Wellesley couple recognized for longstanding service to community

Decades of service to the Wellesley community earned a prominent local couple some well-deserved recognition at the Wellesley North Easthope Fall Fair last week.

Emily and Adolph Hafemann received the Ontario Association of Agricultural Societies (OAAS) Service Diploma at the fall fair from the Wellesley North Easthope Agricultural Society.

Karen Pilecki, president of the agricultural society, presented them with the award on Sept. 13 at the official opening of this year’s fair.

“I am so pleased and honoured to present you with this tonight. It’s presented to you both for outstanding and dedicated service to the Wellesley North Easthope Agricultural Society,” Pilecki said.

They were also this year’s fall fair’s parade marshals.

Mary Lichty-Neeb explained each member society of the OAAS can present one service diploma per year to a person who has given long-time and meritorious service to the society. The award can be given to a husband and wife jointly. The service diploma recipient receives a service diploma and an OAAS stoned lapel pin.

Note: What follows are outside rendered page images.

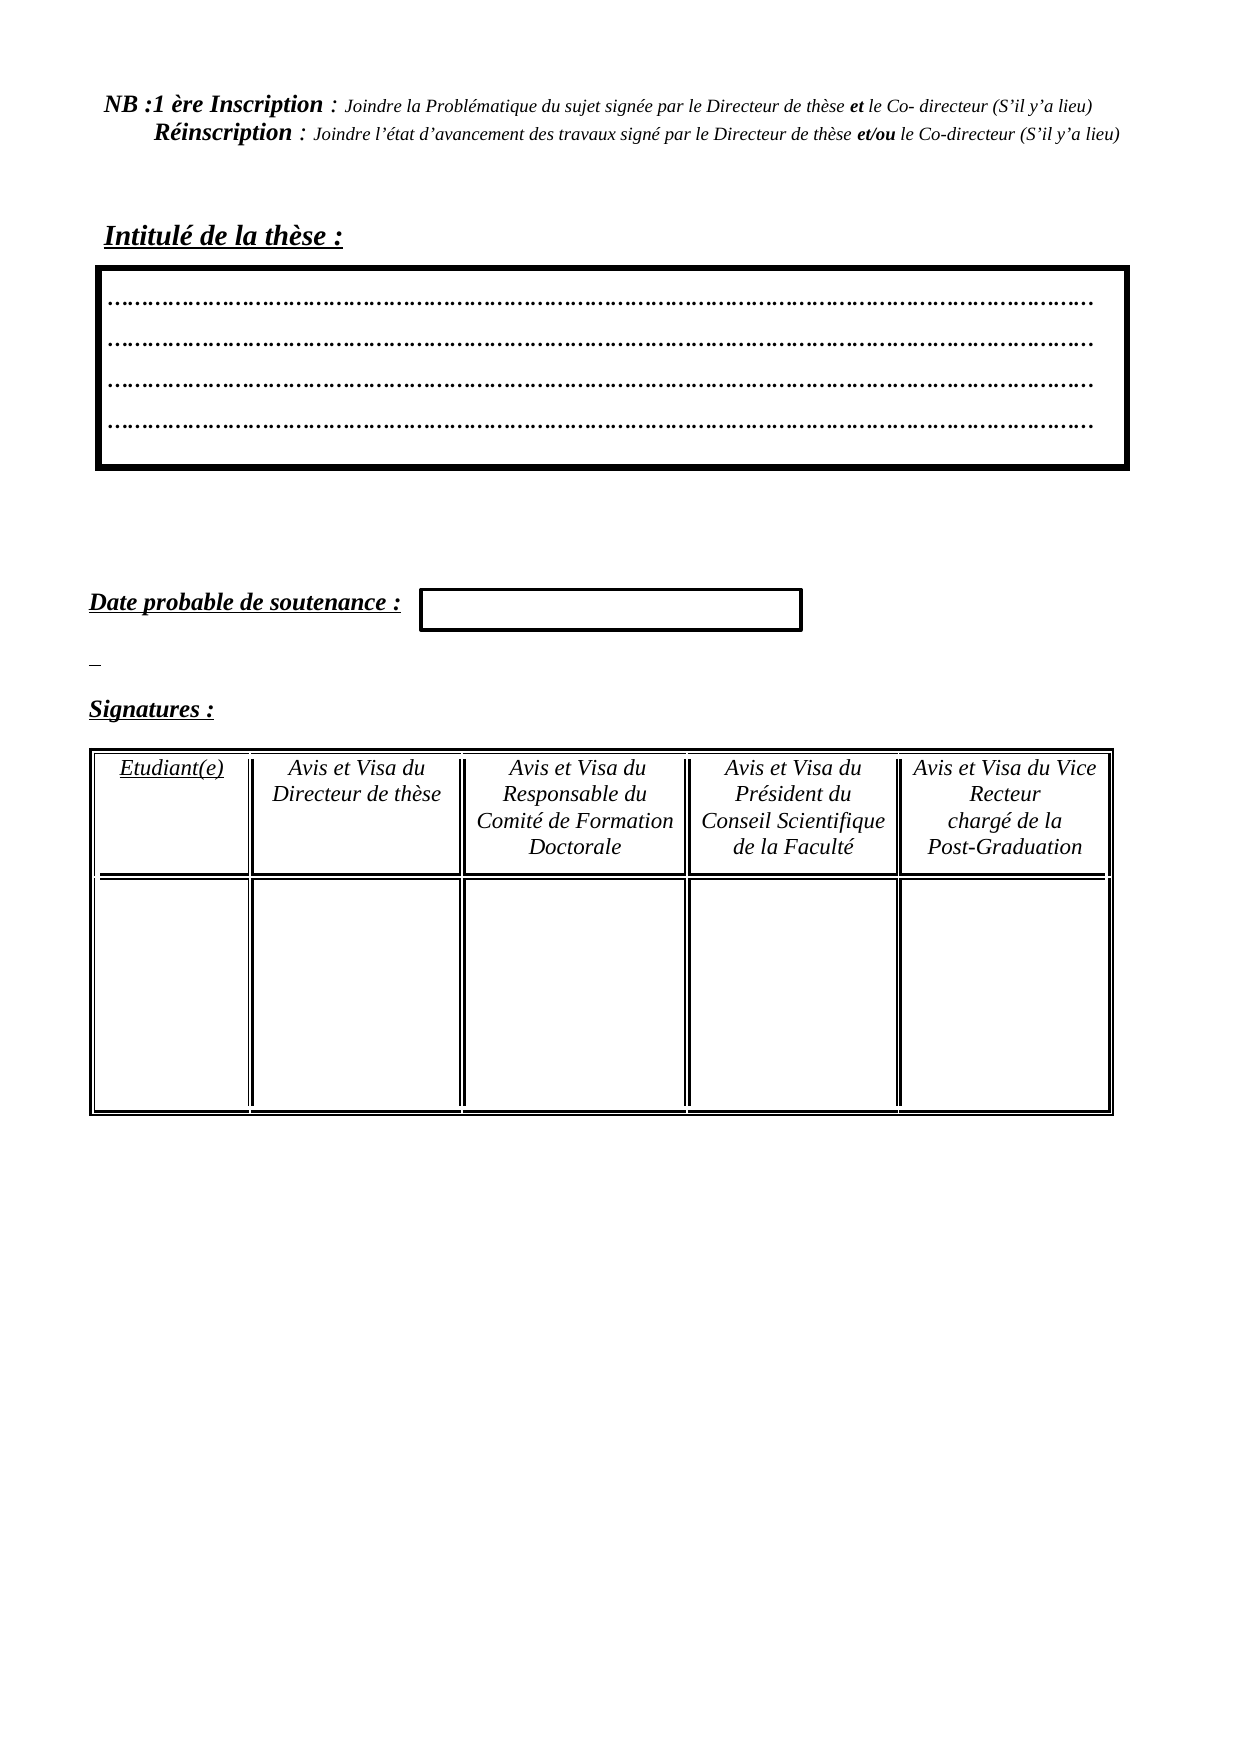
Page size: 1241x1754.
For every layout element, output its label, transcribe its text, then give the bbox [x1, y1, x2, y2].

text Intitulé de la thèse : [103, 218, 1122, 252]
table_header Etudiant(e) [92, 751, 251, 873]
table_header Avis et Visa du Directeur de thèse [251, 751, 462, 873]
table_header Avis et Visa du Vice Recteur chargé de la Post-Graduation [899, 754, 1108, 873]
table_cell [463, 873, 687, 1109]
table_header Avis et Visa du Responsable du Comité de Formation Doctorale [463, 751, 687, 873]
table_cell [899, 873, 1111, 1109]
table_cell [688, 873, 899, 1109]
table_header Avis et Visa du Président du Conseil Scientifique de la Faculté [688, 751, 899, 873]
text Réinscription : Joindre l’état d’avancement des travaux signé par le Directeur de thèse et/ou le Co-directeur (S’il y’a lieu) [103, 117, 1122, 146]
text NB :1 ère Inscription : Joindre la Problématique du sujet signée par le Directeur de thèse et le Co- directeur (S’il y’a lieu) [103, 89, 1122, 117]
table_cell [92, 873, 251, 1109]
table_cell [251, 873, 462, 1109]
text Date probable de soutenance : [89, 587, 1122, 616]
text Signatures : [89, 694, 1122, 723]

“We do not give it out each year but were very honoured to give it to Emily and Adolph for all their support over the years.  When they owned the grocery store in Wellesley, they were very generous supporters of the fair, and Emily has been president twice.  Emily still has her list of donations  that she collects each year,” Lichty-Neeb said.

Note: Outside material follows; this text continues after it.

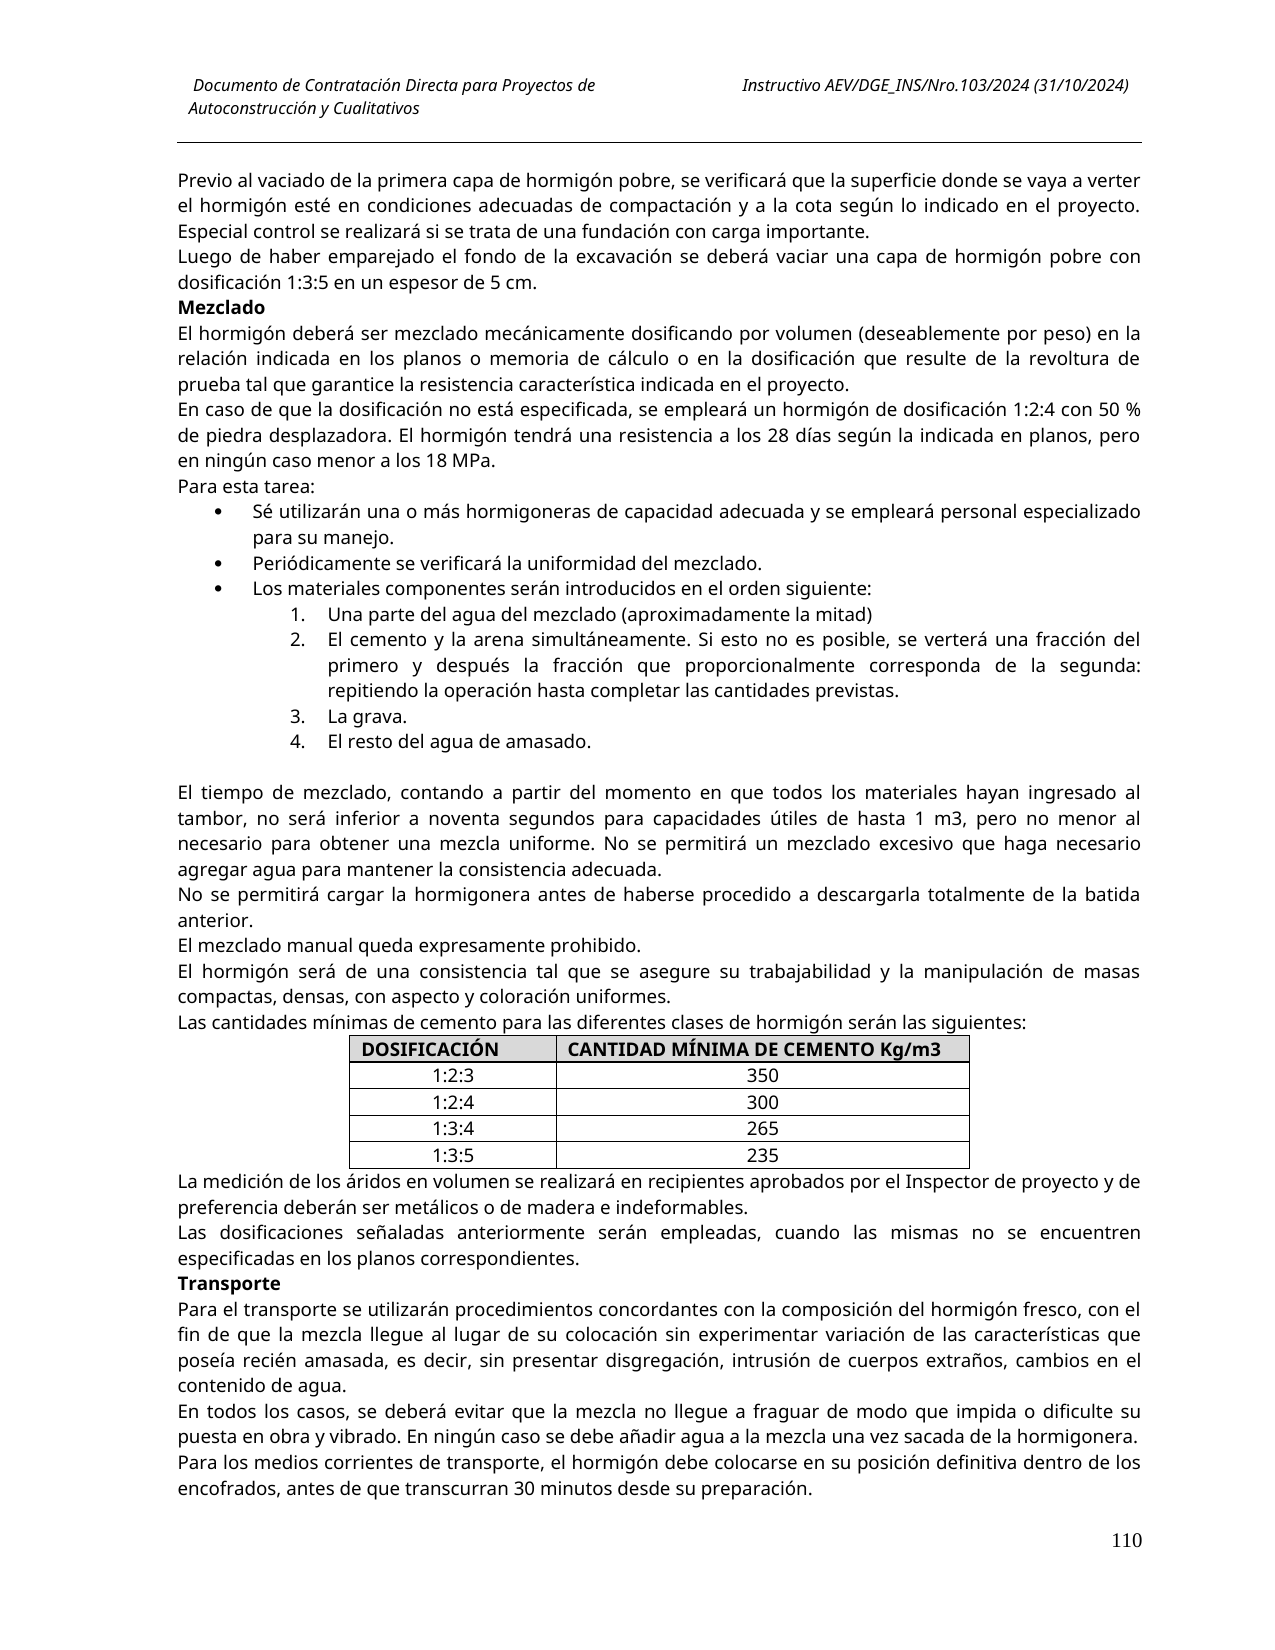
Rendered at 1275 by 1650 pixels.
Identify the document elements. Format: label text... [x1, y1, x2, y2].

text Mezclado [177, 295, 1142, 320]
text En todos los casos, se deberá evitar que la mezcla no llegue a fraguar de modo que impida o dificulte su puesta en obra y vibrado. En ningún caso se debe añadir agua a la mezcla una vez sacada de la hormigonera. [177, 1398, 1142, 1449]
text Previo al vaciado de la primera capa de hormigón pobre, se verificará que la superficie donde se vaya a verter el hormigón esté en condiciones adecuadas de compactación y a la cota según lo indicado en el proyecto. Especial control se realizará si se trata de una fundación con carga importante. [177, 167, 1142, 244]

They’ve both previously received the Wellesley Citizen of the Year Award, Adolph in 1976 and Emily in 1984. They ran the grocery store in Wellesley Village until 1987 when John Pym purchased it and turned it into Pym’s Village Market as it’s now known.

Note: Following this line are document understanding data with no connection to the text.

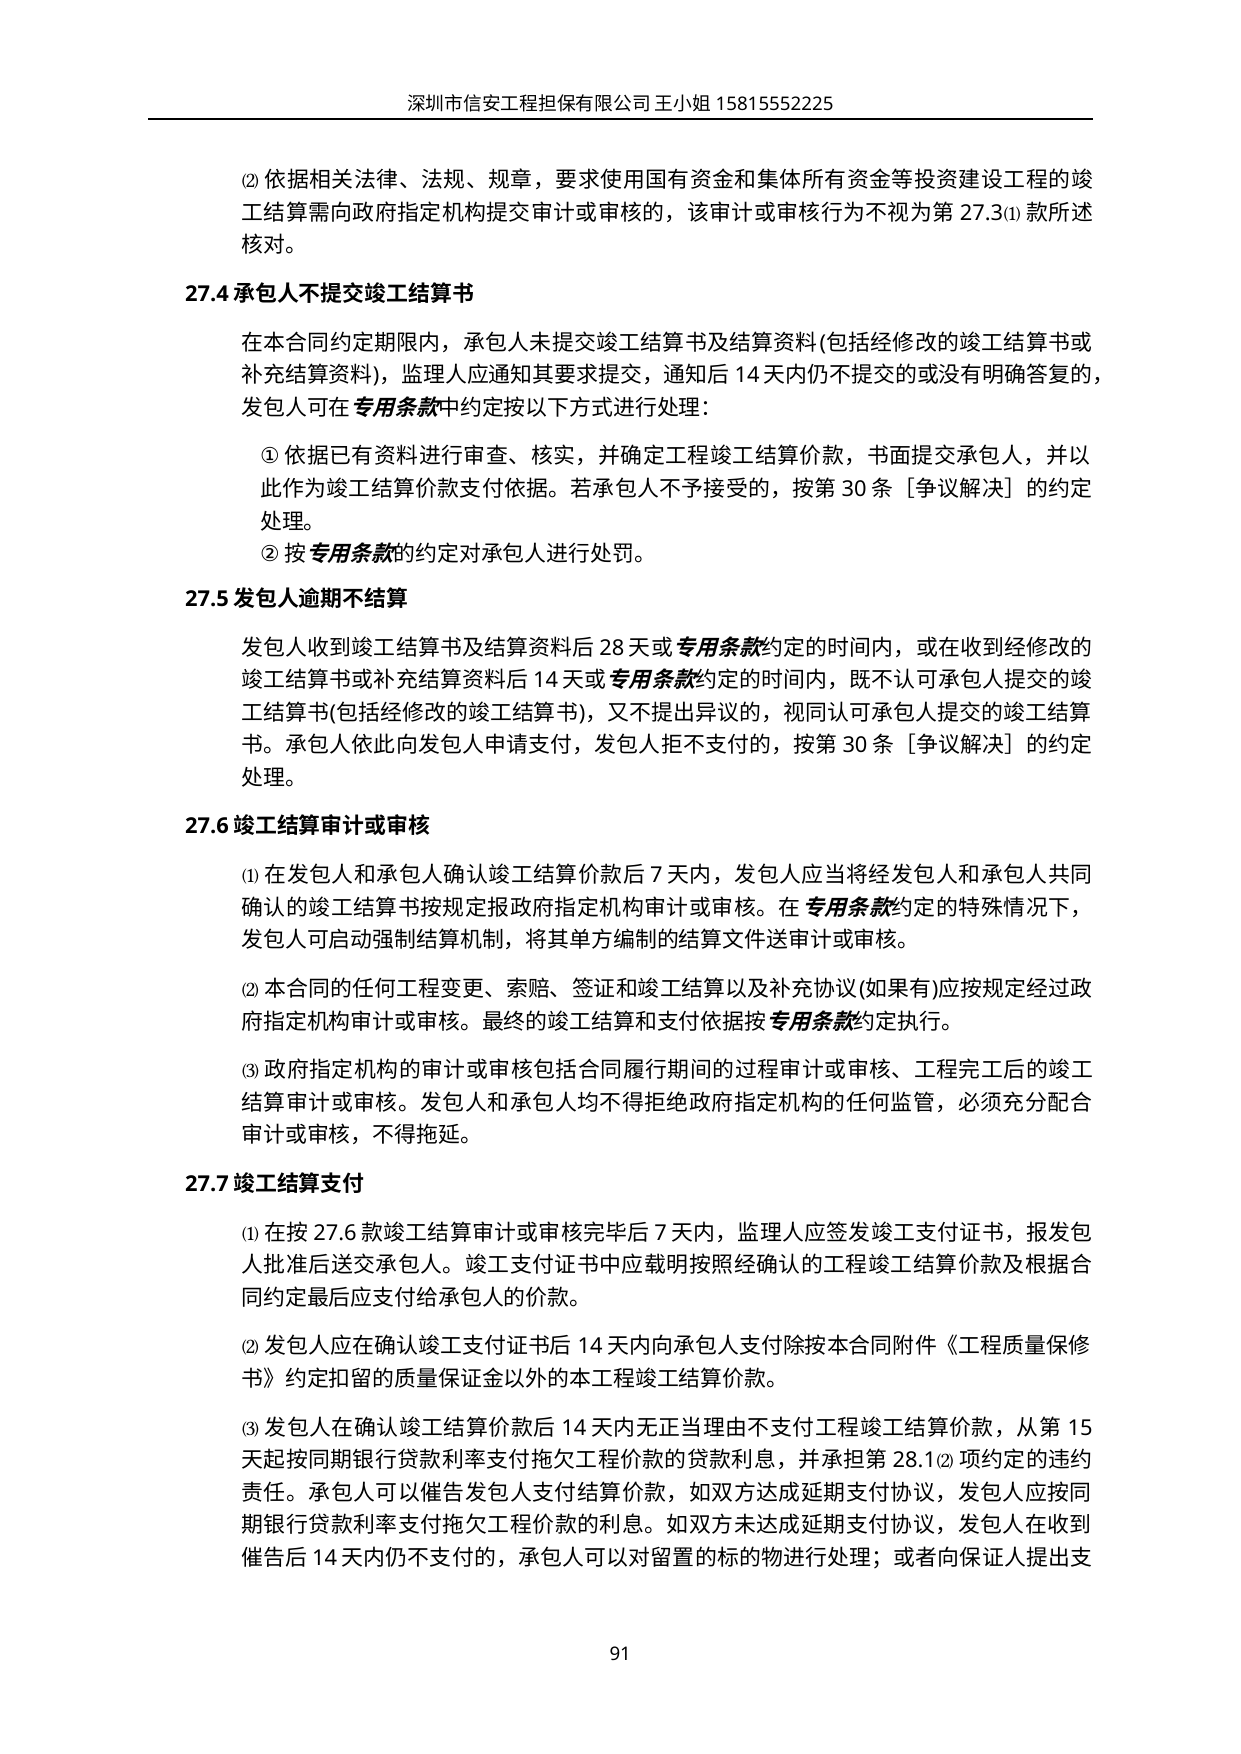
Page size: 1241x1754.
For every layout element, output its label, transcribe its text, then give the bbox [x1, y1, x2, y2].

text ⑶政府指定机构的审计或审核包括合同履行期间的过程审计或审核、工程完工后的竣工结算审计或审核。发包人和承包人均不得拒绝政府指定机构的任何监管，必须充分配合审计或审核，不得拖延。 [241, 1052, 1093, 1149]
text ⑴在按27.6款竣工结算审计或审核完毕后7天内，监理人应签发竣工支付证书，报发包人批准后送交承包人。竣工支付证书中应载明按照经确认的工程竣工结算价款及根据合同约定最后应支付给承包人的价款。 [241, 1214, 1093, 1312]
text 27.5发包人逾期不结算 [185, 581, 1093, 613]
text ①依据已有资料进行审查、核实，并确定工程竣工结算价款，书面提交承包人，并以此作为竣工结算价款支付依据。若承包人不予接受的，按第30条［争议解决］的约定处理。 [260, 438, 1093, 536]
text ⑵本合同的任何工程变更、索赔、签证和竣工结算以及补充协议(如果有)应按规定经过政府指定机构审计或审核。最终的竣工结算和支付依据按专用条款约定执行。 [241, 971, 1093, 1036]
text 27.4承包人不提交竣工结算书 [185, 276, 1093, 308]
text 27.7竣工结算支付 [185, 1166, 1093, 1198]
text 发包人收到竣工结算书及结算资料后28天或专用条款约定的时间内，或在收到经修改的竣工结算书或补充结算资料后14天或专用条款约定的时间内，既不认可承包人提交的竣工结算书(包括经修改的竣工结算书)，又不提出异议的，视同认可承包人提交的竣工结算书。承包人依此向发包人申请支付，发包人拒不支付的，按第30条［争议解决］的约定处理。 [241, 629, 1093, 792]
text ②按专用条款的约定对承包人进行处罚。 [260, 536, 1093, 568]
text ⑵依据相关法律、法规、规章，要求使用国有资金和集体所有资金等投资建设工程的竣工结算需向政府指定机构提交审计或审核的，该审计或审核行为不视为第27.3⑴款所述核对。 [241, 162, 1093, 259]
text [241, 1409, 1093, 1572]
text 在本合同约定期限内，承包人未提交竣工结算书及结算资料(包括经修改的竣工结算书或补充结算资料)，监理人应通知其要求提交，通知后14天内仍不提交的或没有明确答复的，发包人可在专用条款中约定按以下方式进行处理： [241, 324, 1093, 422]
text ⑴在发包人和承包人确认竣工结算价款后7天内，发包人应当将经发包人和承包人共同确认的竣工结算书按规定报政府指定机构审计或审核。在专用条款约定的特殊情况下，发包人可启动强制结算机制，将其单方编制的结算文件送审计或审核。 [241, 857, 1093, 954]
text 27.6竣工结算审计或审核 [185, 808, 1093, 841]
text ⑵发包人应在确认竣工支付证书后14天内向承包人支付除按本合同附件《工程质量保修书》约定扣留的质量保证金以外的本工程竣工结算价款。 [241, 1328, 1093, 1393]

The Hafemanns also ran a successful bed and breakfast in Wellesley.

They both took a moment after receiving the award to express what the community has meant to them and their family.

“Is there a better place to live than Wellesley? I don’t think so,” Emily said. “We got here in 1969 and have been enjoying all the years since then. In the meantime our son and daughter have grown up, have married. We now even have married grandchildren, which is a blessing and they love to come out to the farm that we now occupy.”

Much has changed over the years since they moved to town. She noted the grocery store is now on a different corner than where it occupied when they owned it.

“But nevertheless it is a community to work for and be proud of as much as you can. Whoever is a volunteer will reap that very satisfaction,” Emily said.

Adolph noted he wasn’t prepared to speak, but had some thanks to give.

“Thank you Karen, thank you Joe [Nowak] for the kind words, but actually I just did what was necessary to do. When you’re living in a small community like Wellesley you feel like you’re at home always, wonderful people,” Adolph said.

He says he used to know pretty well everybody by name, including all the children in the village, years ago when they ran the store. Now he knows maybe half of them or not even that many.

“The town certainly grew and it’s wonderful to see all the new homes and businesses. And I feel that to live in a community you have to do all you can to support it and encourage other people to do whatever is necessary to make it a better place to live,” Adolph said.